Body camera footage from a West Valley City detective showed one perspective of the chain of events that followed.
“There’s other officers that said that they see him sort of doing this motion, like he’s trying to squeeze the trigger,” said Gill. “Officer Nelson fired 17 shots, Detective Belcher fired 7, and Detective Winslow fired 7.”
The District Attorney’s investigation found at least one officer believed Knowlden shot at her, which was impossible because the safety was on and there was no round in the chamber.
Still, the DA ruled the shooting legally justified, noting there was reasonable and legitimate concern for officer safety.
“That’s 5 wounds, but yet, there was 31 shots fired,” said Knowlden’s biological father, Isaac Lopez. “To me, that’s a little excessive.”
Lopez still disputes the findings.
“To me, it looks like Matthew’s elbows are bent, not straight,” said Lopez.
He questioned if long before the deadly shooting, the officers should have stopped the car immediately when they approached it, or if they should have called off the pursuit, given the time of day and populated area.
“Like that’s just, that’s ridiculous,” said Isaac Lopez.
The father said he wants to push for changes in officer training as well as legislative reform.
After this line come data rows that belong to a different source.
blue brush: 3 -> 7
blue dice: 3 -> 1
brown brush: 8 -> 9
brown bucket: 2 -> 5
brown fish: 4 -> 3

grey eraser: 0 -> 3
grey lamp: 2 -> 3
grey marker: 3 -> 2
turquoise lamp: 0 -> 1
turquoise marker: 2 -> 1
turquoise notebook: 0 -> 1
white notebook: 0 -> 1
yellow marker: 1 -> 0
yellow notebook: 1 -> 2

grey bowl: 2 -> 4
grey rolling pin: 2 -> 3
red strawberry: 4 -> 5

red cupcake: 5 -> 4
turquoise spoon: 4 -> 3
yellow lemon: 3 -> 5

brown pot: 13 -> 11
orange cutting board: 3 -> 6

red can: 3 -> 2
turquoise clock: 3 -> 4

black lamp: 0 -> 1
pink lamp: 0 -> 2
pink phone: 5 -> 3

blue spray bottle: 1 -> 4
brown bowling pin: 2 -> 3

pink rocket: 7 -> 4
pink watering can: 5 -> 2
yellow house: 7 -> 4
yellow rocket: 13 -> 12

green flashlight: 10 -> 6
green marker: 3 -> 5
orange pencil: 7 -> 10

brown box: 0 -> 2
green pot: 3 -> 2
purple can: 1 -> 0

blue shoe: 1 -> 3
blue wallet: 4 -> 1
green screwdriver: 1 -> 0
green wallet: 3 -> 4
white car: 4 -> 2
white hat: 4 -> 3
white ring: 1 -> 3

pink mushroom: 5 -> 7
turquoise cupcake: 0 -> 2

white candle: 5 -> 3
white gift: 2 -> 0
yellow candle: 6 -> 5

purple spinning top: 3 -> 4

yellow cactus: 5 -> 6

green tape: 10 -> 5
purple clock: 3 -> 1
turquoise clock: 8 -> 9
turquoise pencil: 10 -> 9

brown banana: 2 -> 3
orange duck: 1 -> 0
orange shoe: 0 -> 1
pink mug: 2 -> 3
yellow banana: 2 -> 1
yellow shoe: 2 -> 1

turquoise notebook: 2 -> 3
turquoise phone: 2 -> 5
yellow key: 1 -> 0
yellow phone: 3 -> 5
He also said he’s looking at a possible civil lawsuit.
The DA said the lone source of body camera footage he had independently corroborated the officers’ perspectives in this case.
Gill acknowledged cameras don’t always show the whole picture, but he said they’re worth it.
“I still believe in the utility and value of body cameras because they help me put together a narrative of evidence factually,” he said.